Some members of our club are into operations, like some of the micro-scale clubs do, just not as complex. We're looking for some suggestions for an Operations Card system that would allow the user to catalog cars and locations, and generate Car Cards, Waybills and Empty Orders. Not being previously involved in operations, I don't have much to offer, but I was hoping someone here might have some ideas.

Thanks,
Michael


----------



## Tom Lapointe (Jan 2, 2008)

Are you talking using a computer-generated switch list, or just want a simple paper operation? A 2-rail O scale club I belonged to many years ago (pre-dating most home computers!) had a small (@ maybe 2" X 1") cardstock "waybill" made out for each freight car (this was a moderately-large club layout with a typical roster of @ 600 freight cars, mostly owned by individual members); the "waybill" had an individual cars reporting marks ("NH 5347", "ATSF 29342", "UP 9202", "NYC 4253", just as random examples), and typical industry locations on the railroad which that specific car would typically be switched to ("Kutz-upp Lumber", "Gulf Oil", "Lotza-Roxx Quarry", "Team Track", "Lostand Foundry", etc..).
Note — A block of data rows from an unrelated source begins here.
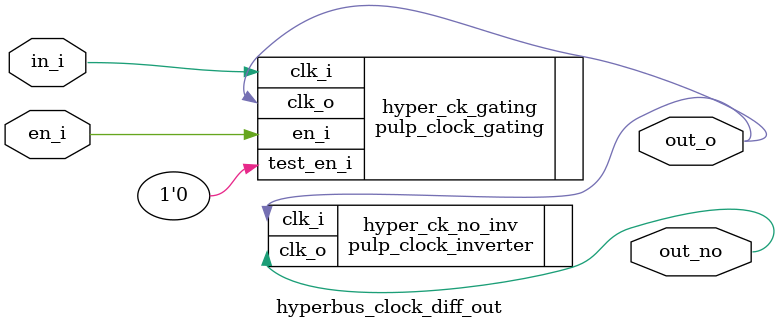
<source format=sv>
module hyperbus_clock_diff_out
(
    input  logic in_i,
    input  logic en_i, //high enable
    output logic out_o,
    output logic out_no
);

    pulp_clock_gating hyper_ck_gating (
        .clk_i     ( in_i  ),
        .en_i      ( en_i  ),
        .test_en_i ( 1'b0  ),
        .clk_o     ( out_o )
    ); 

    pulp_clock_inverter hyper_ck_no_inv (
        .clk_i ( out_o  ),
        .clk_o ( out_no )
    );
    
endmodule

</source>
Yard & industry locations around the railroad had small trays to hold these at the layout's edge; if you were running a local freight, for example, upon pulling into a given yard you would check to see if any of the cars in your train had destinations at that yard (the "waybills" were carried on the open platforms of the train's caboose!). You would then set out cars from your train at the appropriate locations in that yard & put the "waybills" for those cars in the "INBOUND" bin. Then you checked the "OUTBOUND" bin for cars headed to further destinations on your train's route, pick them up, place the "waybills" on the caboose platform, & head your train onto its next destination.  Tom


----------